To build the kingdom of God, and especially personal spiritual growth (here is the importance of personal devotions – but it also includes worship), also takes three things in addition to the Gospel, the Word of God. Luther said that he had labored hard to put the word of God into everyday language so that hearing and reading the scriptures would inform their biblical spirituality. That is the gift of the Word of God which Luther gave to his followers. But, he also recommended three rules to aid in the development and understanding of faith, which he said that he learned from Psalm 119 (which, I always thought was too long and boring, so I didn’t get these from it). The three rules are: prayer, meditation and overcoming the assaults of the devil. I will explain, take notes.
First, “one must distrust one’s own ability to reason and submits oneself to prayer from the heart, so that one will understand the scriptures through Christ by the Holy Spirit.” When you read or hear a Bible text, pray about it; to seek out not just the surface meanings; but to delve deeper into the text. That is especially true of parables. Jesus’ parables are very deep. This mustard seed parable is a good example. Every time I read it, the first thing that comes to my mind is, “What kind of faith does a mustard seed have?” And, the answer is always the same, “faith that it is a mustard seed.” That isn’t much to go on! But, it is enough for a mustard seed. Pray, and think deeper.
Second, Luther wrote, “One must meditate by using all one’s senses, especially that of repetitive hearing, to experience the external word for understanding.” When most people think about meditation, they think about Buddhist monks and Hindu gurus sitting in a trance, slowly saying “Om” to themselves. That is Eastern meditation, not practiced in the Western religions, for good reasons. That isn’t the type of meditation Luther is referring to. The oldest form of Christian meditation was simply going about your regular business, but in your head repeating Bible verses, over and over; and relating them to your life. That is what St. Paul means when he writes about “unceasing prayer.” Sound difficult? Not really. I do it all of the time. I read the lessons for Sunday on the Tuesday morning before, usually. I then spend the rest of the week thinking about them during whatever I am doing. Then, Friday or Saturday, I write the sermon (hopefully), after having thought about the texts for a couple of days. I do more of a weekly devotion than a daily one. Try it. It is called, “living the text.”
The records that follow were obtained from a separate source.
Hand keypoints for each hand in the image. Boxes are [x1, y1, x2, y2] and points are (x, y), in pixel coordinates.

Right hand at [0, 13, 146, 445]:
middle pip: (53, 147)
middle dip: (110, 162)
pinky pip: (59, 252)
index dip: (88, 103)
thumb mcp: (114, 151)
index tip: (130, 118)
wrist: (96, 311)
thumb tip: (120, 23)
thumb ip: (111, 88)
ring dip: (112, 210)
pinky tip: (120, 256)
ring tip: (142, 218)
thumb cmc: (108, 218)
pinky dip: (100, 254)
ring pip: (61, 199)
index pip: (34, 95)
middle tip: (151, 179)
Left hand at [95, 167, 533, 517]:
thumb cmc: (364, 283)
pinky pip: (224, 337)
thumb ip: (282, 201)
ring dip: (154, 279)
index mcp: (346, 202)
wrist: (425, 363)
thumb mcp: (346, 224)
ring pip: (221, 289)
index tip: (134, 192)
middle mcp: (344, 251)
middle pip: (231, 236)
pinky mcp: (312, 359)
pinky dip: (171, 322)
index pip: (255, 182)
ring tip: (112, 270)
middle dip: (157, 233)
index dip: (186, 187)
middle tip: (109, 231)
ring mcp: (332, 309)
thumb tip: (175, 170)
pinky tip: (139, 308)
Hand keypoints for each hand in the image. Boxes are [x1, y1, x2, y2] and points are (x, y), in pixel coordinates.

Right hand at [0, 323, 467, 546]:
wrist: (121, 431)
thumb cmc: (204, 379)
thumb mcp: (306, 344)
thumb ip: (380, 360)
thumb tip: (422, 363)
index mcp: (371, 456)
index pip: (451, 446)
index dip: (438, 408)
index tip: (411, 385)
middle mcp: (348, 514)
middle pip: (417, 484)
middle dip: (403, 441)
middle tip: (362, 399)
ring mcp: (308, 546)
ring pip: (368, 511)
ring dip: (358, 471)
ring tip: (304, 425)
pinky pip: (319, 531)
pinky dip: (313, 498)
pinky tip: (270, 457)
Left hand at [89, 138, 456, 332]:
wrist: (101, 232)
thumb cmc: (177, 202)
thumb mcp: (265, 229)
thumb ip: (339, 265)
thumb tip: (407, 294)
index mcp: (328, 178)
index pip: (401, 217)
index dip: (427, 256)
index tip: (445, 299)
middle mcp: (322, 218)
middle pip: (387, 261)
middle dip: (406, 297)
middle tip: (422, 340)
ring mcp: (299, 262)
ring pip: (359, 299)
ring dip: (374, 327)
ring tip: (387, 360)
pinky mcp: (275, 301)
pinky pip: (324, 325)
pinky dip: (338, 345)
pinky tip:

Third, Luther wrote, “One does not fully experience the sweetness of the word unless one suffers the assaults of the devil. Only when one suffers the assaults of the devil through temptation can one” fully experience the sweetness of the word. Does anyone not suffer temptation in their lives? If you are praying and meditating (as I described it) about a Bible story, you will be surprised how often you will realize during this that you are being tempted to some other purpose. Temptations, are what Luther meant by assaults of the devil. That makes sense, since the devil is referred to as “The Tempter.”
Doing these things, living literally in the Word of God, helps that little tiny mustard seed of faith, (which was probably planted at your baptism) grow into a fine strong shrub of faith in God and Christ, as the Holy Spirit works in you. The kingdom comes, on its own, and grows. That faith will even be strong enough for you to rest, and place your nest in. A place to, rest secure in the faith and knowledge of the blessings which God our Father has given us: the gift of His Word, His Son our Savior Jesus Christ, and the ongoing care and guidance of the Holy Spirit. For the kingdom of God comes, it comes even to us.